◆ **Task directions**
Pull out the lines of the records, starting with the line that contains "All general and" and continuing through the last line of the records, and reproduce them word for word. Omit the pictures.

________

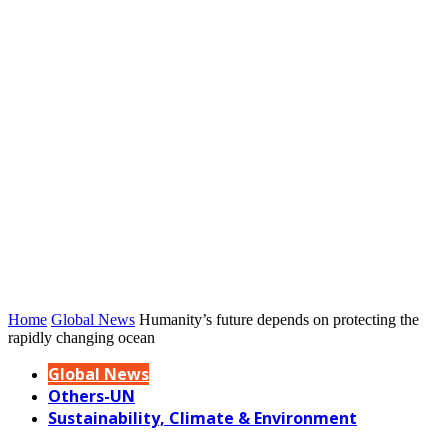
Home
Global News
Humanity’s future depends on protecting the
rapidly changing ocean
Global News
Others-UN
Sustainability, Climate & Environment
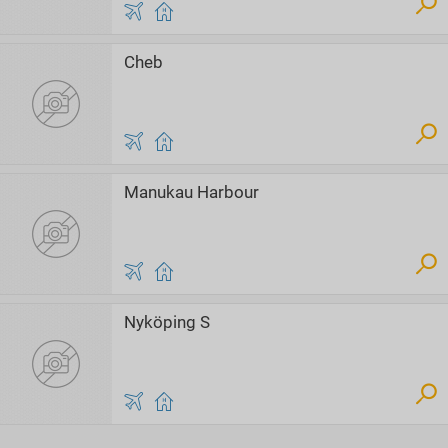
Cheb
Manukau Harbour
Nyköping S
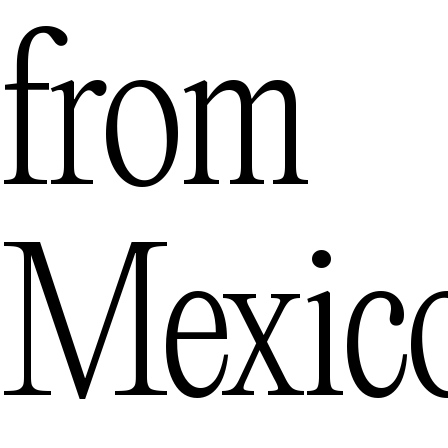
from
Mexic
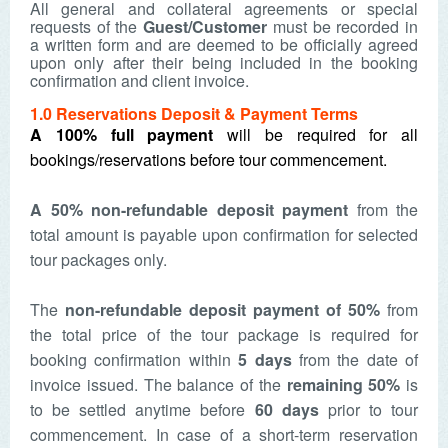
All general and collateral agreements or special
requests of the
Guest/Customer
must be recorded in
a written form and are deemed to be officially agreed
upon only after their being included in the booking
confirmation and client invoice.
1.0 Reservations Deposit & Payment Terms
A 100% full payment
will be required for all
bookings/reservations before tour commencement.
A
50% non-refundable deposit payment
from the
total amount is payable upon confirmation for selected
tour packages only.
The
non-refundable deposit payment of 50%
from
the total price of the tour package is required for
booking confirmation within
5 days
from the date of
invoice issued. The balance of the
remaining 50%
is
to be settled anytime before
60 days
prior to tour
commencement.
In case of a short-term reservation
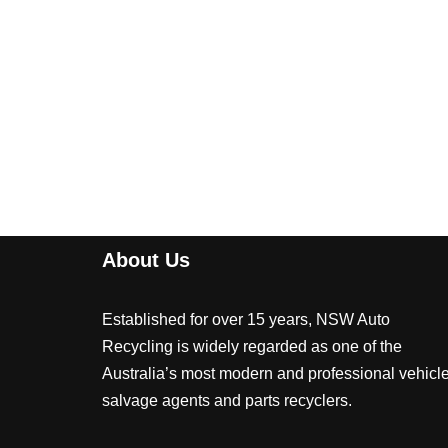
About Us
Established for over 15 years, NSW Auto
Recycling is widely regarded as one of the
Australia’s most modern and professional vehicl
salvage agents and parts recyclers.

________

◆ **Solved problem**
All general and collateral agreements or special
requests of the
Guest/Customer
must be recorded in
a written form and are deemed to be officially agreed
upon only after their being included in the booking
confirmation and client invoice.
1.0 Reservations Deposit & Payment Terms
A 100% full payment
will be required for all
bookings/reservations before tour commencement.
A
50% non-refundable deposit payment
from the
total amount is payable upon confirmation for selected
tour packages only.
The
non-refundable deposit payment of 50%
from
the total price of the tour package is required for
booking confirmation within
5 days
from the date of
invoice issued. The balance of the
remaining 50%
is
to be settled anytime before
60 days
prior to tour
commencement.
In case of a short-term reservation
About Us
Established for over 15 years, NSW Auto
Recycling is widely regarded as one of the
Australia’s most modern and professional vehicl
salvage agents and parts recyclers.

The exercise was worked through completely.